Oleh
Yusuf Effendi
Ketika
hendak meminta masyarakat Banten agar bergabung dengan NKRI, Bung Karno pun
harus berpidato di alun-alun Serang, Banten, di bulan Desember 1945, setelah
sebelumnya ia mengadakan rapat tertutup dan terbatas dengan para pewaris
Kesultanan Banten yang tersebar di seluruh tempat di Nusantara. Dalam pidato
rapat akbarnya di alun-alun Serang itu, Bung Karno pun berujar: “Wahai
putra-putra Banten, tahukah saudara-saudara sekalian bahwa Banten telah melahirkan
seorang pahlawan besar?

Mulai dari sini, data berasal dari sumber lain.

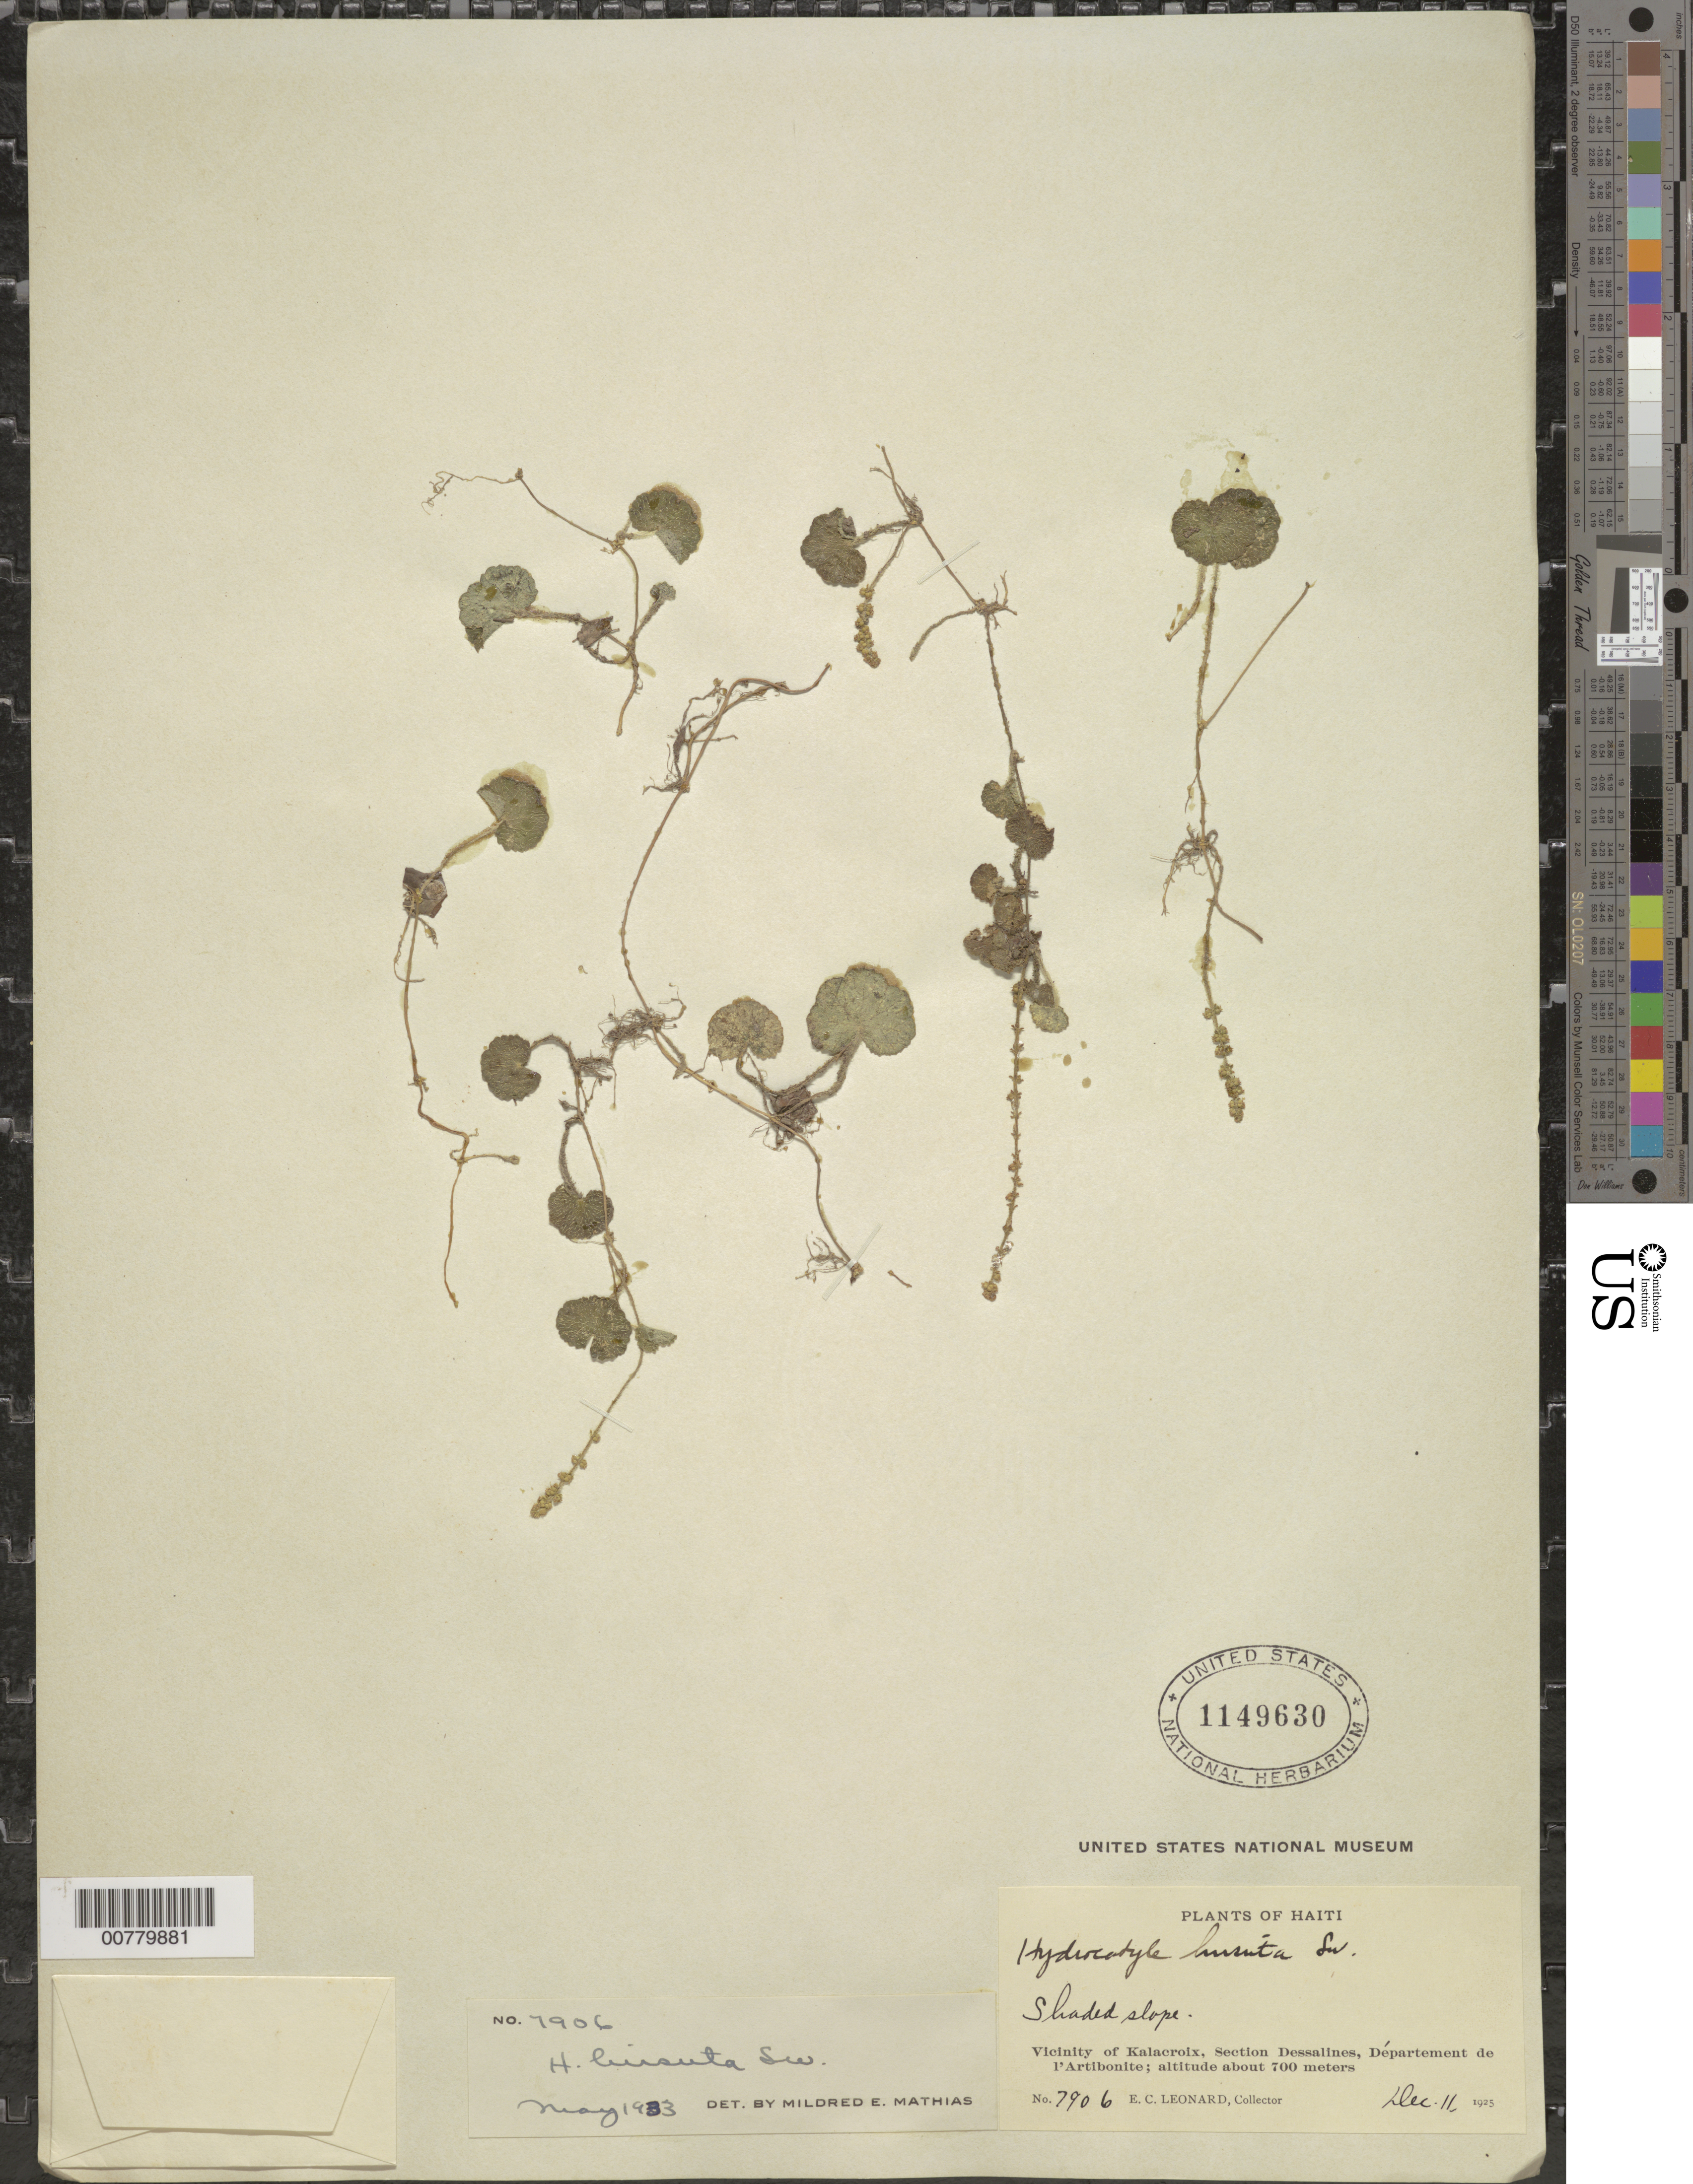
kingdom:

Ia adalah Kiyai Haji Mohammad Arsyad Thawil.” Mendengar
suara kumandang khas Bung Karno yang berapi-api, semua yang hadir di alun-alun
Serang itu sontak bersorak dan bertepuk, hingga menimbulkan suara gemuruh yang
hikmat dan membahana.
Tokoh
yang lahir di Tanara, Serang, Banten, ini memang tidak seterkenal Syekh Nawawi
Tanara al Bantani, Sayyid Ulama Hijaz, itu, atau dengan Haji Abdul Karim
Tanara, yang mursyid tarekat Qodiriah wa Naqsabandiah, yang juga digelari Kiyai
Agung itu. Tapi, kiprah dan perjuangannya dalam meraih kemerdekaan bangsa
Indonesia setara dengan Kiyai Haji Wasid dari Beji, Cilegon. Kiyai Haji
Mohammad Arsyad Thawil juga adalah sahabat karib Kiyai Haji Asnawi dari
Caringin, Pandeglang. Begitu pula, sepanjang riwayat hidupnya, banyak cerita
dan sisi yang menarik dan mengandung pelajaran bagi generasi muda yang ingin
meneladani kesalehan dan perjuangannya untuk meraih kemerdekaan bangsa.
Sementara
itu, Tanara, Serang, Banten, memang telah melahirkan banyak ulama dan syekh
yang berskala dunia, semisal Syekh Nawawi al Jawi al Bantani yang telah berjasa
menghilangkan anggapan Jawa Bagar, yang berarti bahwa ilmu keagamaan orang Jawa
tidak sehebat para syekh lainnya di Tanah Suci, hingga diumpamakan dengan
binatang mamalia. Namun anggapan itu kemudian terbantahkan dengan kemumpunian
dan kehadiran Syekh Nawawi al Bantani. Kecerdasan yang tak jauh berbeda juga
sebenarnya dimiliki oleh Kiyai Haji Mohammad Arsyad Thawil, yang sama-sama
lahir di Tanara dan masih terbilang keluarga Syekh Nawawi al Jawi al Bantani
yang mumpuni dan masyhur, hingga digelari Sayyid Ulama Hijaz itu.
Pada
suatu hari, ketika Kiyai Haji Mohammad Arsyad Thawil masih tinggal di Mekkah,
yang salah-satu alasannya berteman dan sekaligus berguru pada Syekh Nawawi al
Bantani, ia tanpa sengaja menyimak salah seorang ulama yang tengah mengajar di
salah-satu sudut Masjidil Haram. Ia menyimak bahwa apa yang diajarkan seorang
ulama kepada muridnya itu tidak sahih dan kurang kuat. Saat itulah Kiyai Haji
Mohammad Arsyad Thawil berujar: Ghalat! (keliru).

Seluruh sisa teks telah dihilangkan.